| WORK INSTRUCTION |
When the string "linejoin" occurs in a line of the listing below, return that line.

| SUPPLIED ENTRIES |
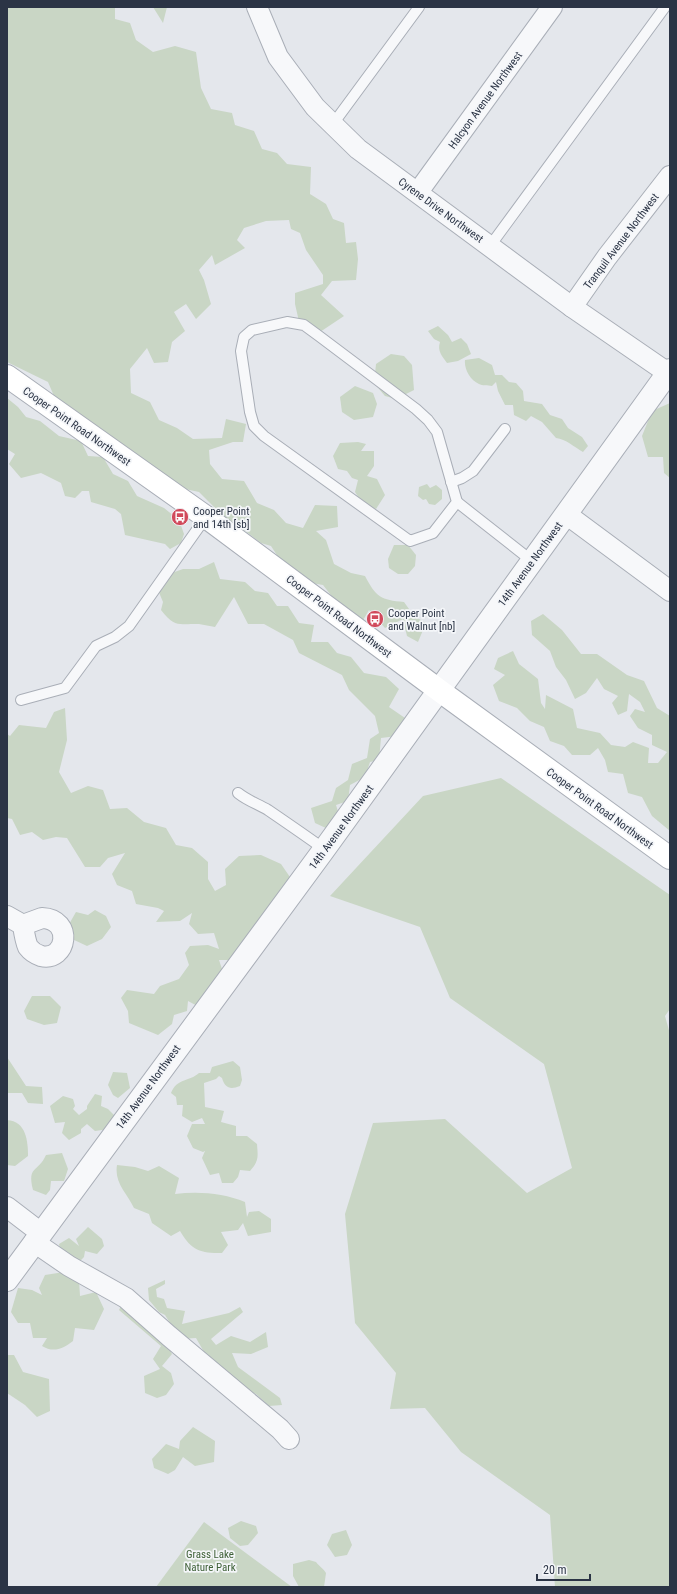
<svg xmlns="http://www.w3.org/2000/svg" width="677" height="1594" font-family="'Roboto Condensed',sans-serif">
<rect width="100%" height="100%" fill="#e4e7ec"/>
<g fill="#c9d6c5">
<path d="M7,7H115V19L130,23L136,40L153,52L175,46L196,52L201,88L211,109L232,113L235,125L254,131L262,149L277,153L287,164L311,167L310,194L326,204L333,219L344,223L346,243L356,242L358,259L356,280L332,281L321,295L344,316L317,334L300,326L295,304V293L323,284V275L306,250L300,233L291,229L289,220L266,221L244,228L237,240L245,248L215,265L212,255L199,270L204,280L211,304L196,319L186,304L174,312L185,331L172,342L168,362L154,363L147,348L130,369L131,393L150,402L159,420L177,428L193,439L222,438L226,419L246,424L243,442H233L209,450L210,464L222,479L244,481L257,503L274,510L286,523L303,528L315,505L337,506L338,527L316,531L326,540L334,564L351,573L365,576C376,597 381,600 404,602L414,616L426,623L418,642L407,636L403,619L385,628L369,610L362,622L340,607L323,585L305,582L284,566L271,546L261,543L244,530L225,525L218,511L199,492L171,486L57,403L48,382L7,362Z"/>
<polygon points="153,7 167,7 163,23"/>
<path d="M438,326L448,335L452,342L461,338L467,344L471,354L458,361L447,363C442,356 437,351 440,342L434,339L428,331Z"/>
<polygon points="391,354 404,356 412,365 414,390 396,399 385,396 374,383 376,364"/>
<path d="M479,358L492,365L495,375H502L509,382L516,383L523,391L524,401L542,404L550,415L562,419L568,428L582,437L588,446L583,452C574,447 566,439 556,438L542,422L531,416L526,421L514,415L513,405H505L498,391L496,382L492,386C488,385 482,386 479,384C470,380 464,369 465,360Z"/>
<polygon points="355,386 373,393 377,404 373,417 354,420 342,412 340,397"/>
<polygon points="7,398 18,407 26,417 40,421 59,436 81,441 88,456 103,457 113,474 128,481 137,496 164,508 179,520 184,534 181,543 170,549 165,544 125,535 121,514 115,509 91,502 89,491 82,491 75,498 65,496 61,483 41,473 21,478 9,464 15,454 7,449"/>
<polygon points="670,403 670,478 664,473 663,457 648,457 642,436 652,411"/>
<polygon points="358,442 366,444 361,451 374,451 374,466 367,476 377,479 385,495 376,509 363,504 355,492 358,480 352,478 347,471 338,469 333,456 340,443"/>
<polygon points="427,484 430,488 436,485 442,490 442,499 435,505 429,504 426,499 423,500 418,496 419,487"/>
<polygon points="394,545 408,545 416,555 415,566 408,574 398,574 389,568 388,559"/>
<path d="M214,562L220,579L245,582L255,591L268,593L277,606H288L299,623L314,625L311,642H328L337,653L351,657L364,673L386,677L399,689L389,707L405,718V735L381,738L379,760L370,762L365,777L350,785L348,801L336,805L340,818L328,829L315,823L311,808L332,801L336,788L348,780L352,764L367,758L370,739L379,733L375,716L349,690L342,675L299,653L293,640L264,624H248L234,597L215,627C210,626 204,625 199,624C179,623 176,629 161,610L163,602L158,590L169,574L183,569H199Z"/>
<polygon points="543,614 562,630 581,654 597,654 627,675 644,681 657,708 670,716 670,831 652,816 642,797 628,793 623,774 608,772 605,760 598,748 590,755 572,755 564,746 550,741 544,727 530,721 517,708 499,701 493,685 505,675 494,669 498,658 513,651 519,664 538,679 541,703 545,709 546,695 573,709 577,728 600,733 611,745 625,747 633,742 649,748 648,763 658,763 667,752 652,745 652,735 638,728 630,716 635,709 645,712 640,702 629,694 627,711 618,715 612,703 618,696 604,689 597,678 586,693 575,699 566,680 556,667 550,651 532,635 531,621"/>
<polygon points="65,708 67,740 59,772 71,793 88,786 103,790 110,809 127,808 144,822 166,828 176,845 192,848 208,862 208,879 215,891 226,885 225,869 239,856 261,855 281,864 292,880 231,960 219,960 223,972 201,1008 188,1001 187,1011 174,1015 172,1024 158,1035 129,1023 128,1011 121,998 127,990 154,994 160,986 179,979 189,965 185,953 190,946 208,945 219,949 214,933 198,934 189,924 192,913 180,921 156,922 164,911 158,908 136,904 132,891 117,885 112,874 125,853 108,858 100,867 85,867 67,838 56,837 43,840 32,832 20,835 12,819 7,818 7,734 10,736 19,725 46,728 54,712"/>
<polygon points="501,778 670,895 670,1009 665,1016 670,1034 670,1587 555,1587 550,1515 461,1452 425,1408 390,1409 396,1373 355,1323 345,1214 373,1123 445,1119 527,1193 572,1168 544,1064 450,998 420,927 330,896 423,796"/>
<polygon points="95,910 106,916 111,927 102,939 87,946 72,939 68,926 76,912 88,915"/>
<polygon points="32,996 50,996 61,1007 57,1023 44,1025 27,1019 24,1011"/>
<polygon points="7,1057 26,1086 42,1087 43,1104 28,1103 22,1093 7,1093"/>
<path d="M233,1061L240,1067L242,1080L240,1086C230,1090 225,1088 222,1078L219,1076L216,1079L204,1083L205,1107L224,1111L221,1122L236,1126V1136H247L257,1144C258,1157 259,1161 250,1171L240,1170L238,1177L233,1183H222L219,1173L210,1175L202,1158L205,1151L203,1152L193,1148L187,1136L192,1124H205L202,1118L192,1122L182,1116L183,1105H177L176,1097L171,1093C177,1078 189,1082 199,1073H210L212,1067Z"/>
<polygon points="113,1072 127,1073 130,1088 118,1098 113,1095 108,1085"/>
<polygon points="95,1094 102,1096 101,1106 108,1109 117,1118 109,1129 95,1131 87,1124 81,1129 81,1133 69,1140 62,1133 65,1122 55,1123 50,1106 63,1096 73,1099 75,1106 73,1109 79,1115 87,1109 87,1106"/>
<path d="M7,1120C26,1121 28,1141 28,1156L15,1166L7,1165Z"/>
<path d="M62,1153L68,1169L64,1181H51L50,1190L46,1195L33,1190C27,1165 38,1173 46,1155Z"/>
<path d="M117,1165L135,1167L148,1171L159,1166L179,1178L175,1194C198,1191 224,1193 245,1202L247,1217L249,1212L259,1211L271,1219V1232L248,1236L243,1223L238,1230L221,1232L228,1245L222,1253C200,1253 192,1251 180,1231L171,1236L152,1223L149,1214L134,1208C127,1193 114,1183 117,1165Z"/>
<polygon points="88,1227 102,1239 104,1246 97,1254 85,1251 84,1257 77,1264 61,1254 59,1244 69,1238 79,1246 76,1239"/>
<path d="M64,1272L79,1280L80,1296L96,1292L104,1309L94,1330L75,1328L73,1341C63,1349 53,1353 42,1346L47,1338H33L30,1323H18L11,1312L18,1288L32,1290L42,1295L39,1288L45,1275Z"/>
<polygon points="165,1280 165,1284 156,1289 157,1297 164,1299 167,1308 185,1311 182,1324 229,1313 240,1307 243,1312 211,1339 216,1345 231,1336 250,1342 266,1332 268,1347 251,1354 232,1353 238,1367 280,1398 282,1405 269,1406 256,1394 245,1389 227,1371 216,1364 204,1352 196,1338 180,1339 165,1315 159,1312 149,1300 148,1288"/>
<polygon points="121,1306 166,1343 172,1354 162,1366 171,1373 174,1384 166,1395 157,1398 145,1393 144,1376 160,1369 153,1359 161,1346 119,1310"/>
<polygon points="7,1355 14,1355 23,1372 49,1379 50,1411 37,1417 25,1405 7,1393"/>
<polygon points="193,1427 215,1441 214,1462 195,1466 183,1457 175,1470 168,1474 154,1468 152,1459 166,1444 179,1449 180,1441"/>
<polygon points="241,1521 256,1526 258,1533 248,1545 240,1546 230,1538 228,1528"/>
<polygon points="204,1522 292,1587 156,1587"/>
<polygon points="346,1530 352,1545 347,1555 335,1557 327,1545 332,1534"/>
<path d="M309,1560L316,1562C319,1566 323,1568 326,1573L324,1587H299L293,1576V1564Z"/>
</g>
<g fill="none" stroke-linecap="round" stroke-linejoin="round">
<defs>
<g id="service">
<polyline points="333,124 419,7"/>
<polyline points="490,246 665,7"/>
<polygon points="287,322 304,325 319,336 416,409 428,420 437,432 457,502 433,533 410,541 264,436 254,426 250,412 241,351 244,337 252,330"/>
<polyline points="451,482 462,478 473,471 505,429"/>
<polyline points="457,502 532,561"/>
<polyline points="21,700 65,688 96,646 115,637 129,626 206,517"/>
<path d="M238,793C248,801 258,804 268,810C287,823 306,836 324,849"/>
</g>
<g id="minor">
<polyline points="257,7 278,57 315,107 358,149 572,307 668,373"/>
<polyline points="418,192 552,7"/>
<polyline points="572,307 607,257 670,176"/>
<polyline points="566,514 670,591"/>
<polyline points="7,916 23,925"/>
<path d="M42,918C74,919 67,962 41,956C35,954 31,951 28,947C25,940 24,932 23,925Z"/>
<polyline points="7,1207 41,1233"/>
<polyline points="34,1242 69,1266 126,1298 169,1336 280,1429 289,1439"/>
</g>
<polyline id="tertiary" points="7,1280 323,851 670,370"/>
<polyline id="secondary" points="7,376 206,517 440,691 670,858"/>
</defs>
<use href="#service" stroke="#a9aeb7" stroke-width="12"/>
<use href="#minor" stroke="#a9aeb7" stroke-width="22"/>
<use href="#tertiary" stroke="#a9aeb7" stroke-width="24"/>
<use href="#secondary" stroke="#a9aeb7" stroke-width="24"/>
<use href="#service" stroke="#f7f8fa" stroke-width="10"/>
<use href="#minor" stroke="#f7f8fa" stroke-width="20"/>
<use href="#tertiary" stroke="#f7f8fa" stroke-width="22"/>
<use href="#secondary" stroke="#fff" stroke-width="22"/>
</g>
<defs>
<symbol id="bus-disc" viewBox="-11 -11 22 22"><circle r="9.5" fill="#d1495b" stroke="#f4f6f9"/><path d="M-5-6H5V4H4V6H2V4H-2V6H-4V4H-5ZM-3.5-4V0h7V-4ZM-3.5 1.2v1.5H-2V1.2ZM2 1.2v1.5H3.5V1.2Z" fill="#fff"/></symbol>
</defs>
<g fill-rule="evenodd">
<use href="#bus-disc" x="170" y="507" width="20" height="20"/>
<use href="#bus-disc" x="365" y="609" width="20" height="20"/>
</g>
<g text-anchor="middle" stroke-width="3.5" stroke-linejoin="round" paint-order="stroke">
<g font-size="11" fill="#2b3445" stroke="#f4f6f9">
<text transform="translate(485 100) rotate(-54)" y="4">Halcyon Avenue Northwest</text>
<text transform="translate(441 210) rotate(36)" y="4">Cyrene Drive Northwest</text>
<text transform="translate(621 241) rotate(-53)" y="4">Tranquil Avenue Northwest</text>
<text transform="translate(77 426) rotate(35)" y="4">Cooper Point Road Northwest</text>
<text transform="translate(530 564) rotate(-54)" y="4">14th Avenue Northwest</text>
<text transform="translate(339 616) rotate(37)" y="4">Cooper Point Road Northwest</text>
<text transform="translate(600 808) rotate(36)" y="4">Cooper Point Road Northwest</text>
<text transform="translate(341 827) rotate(-54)" y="4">14th Avenue Northwest</text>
<text transform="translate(148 1087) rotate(-54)" y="4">14th Avenue Northwest</text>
</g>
<g font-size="11" fill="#2b3445" stroke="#f4f6f9" text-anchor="start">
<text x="193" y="515">Cooper Point<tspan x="193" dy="13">and 14th [sb]</tspan></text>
<text x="388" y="617">Cooper Point<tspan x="388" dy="13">and Walnut [nb]</tspan></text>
</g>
<g font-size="11" fill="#3f6138" stroke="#f4f6f9">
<text x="210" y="1558">Grass Lake<tspan x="210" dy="13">Nature Park</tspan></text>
</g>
</g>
<rect width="677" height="1594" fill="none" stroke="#2b3445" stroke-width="16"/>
<path d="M537 1574v6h53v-6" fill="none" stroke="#2b3445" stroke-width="2"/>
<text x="543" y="1574" font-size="12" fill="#2b3445" stroke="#f4f6f9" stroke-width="3" paint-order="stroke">20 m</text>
</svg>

| SOLUTION |
<g fill="none" stroke-linecap="round" stroke-linejoin="round">
<g text-anchor="middle" stroke-width="3.5" stroke-linejoin="round" paint-order="stroke">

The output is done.